▶

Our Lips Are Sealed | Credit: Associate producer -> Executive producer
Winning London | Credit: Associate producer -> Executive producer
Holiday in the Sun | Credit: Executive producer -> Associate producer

◀
▶

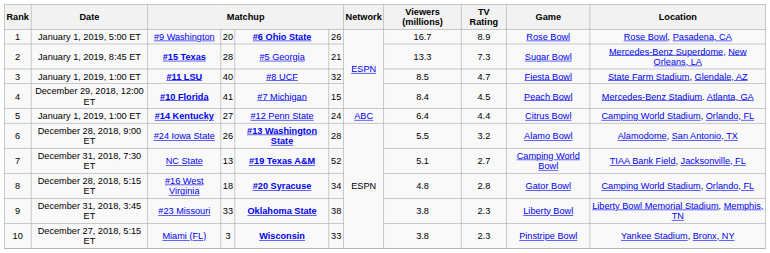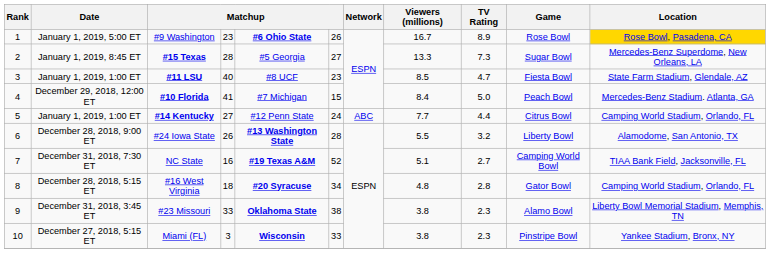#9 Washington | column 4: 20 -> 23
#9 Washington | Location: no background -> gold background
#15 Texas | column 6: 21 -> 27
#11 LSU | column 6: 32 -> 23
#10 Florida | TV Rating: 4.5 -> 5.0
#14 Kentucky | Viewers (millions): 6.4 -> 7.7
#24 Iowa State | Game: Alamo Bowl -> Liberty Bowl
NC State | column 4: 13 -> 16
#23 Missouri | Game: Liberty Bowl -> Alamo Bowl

◀

Copy the data from the line that has "Our Lips Are" through the line that has "Holiday in the", and give only those lines. Replace "Credit" with "Role" and leave everything else unchanged.

Our Lips Are Sealed | Role: Associate producer -> Executive producer
Winning London | Role: Associate producer -> Executive producer
Holiday in the Sun | Role: Executive producer -> Associate producer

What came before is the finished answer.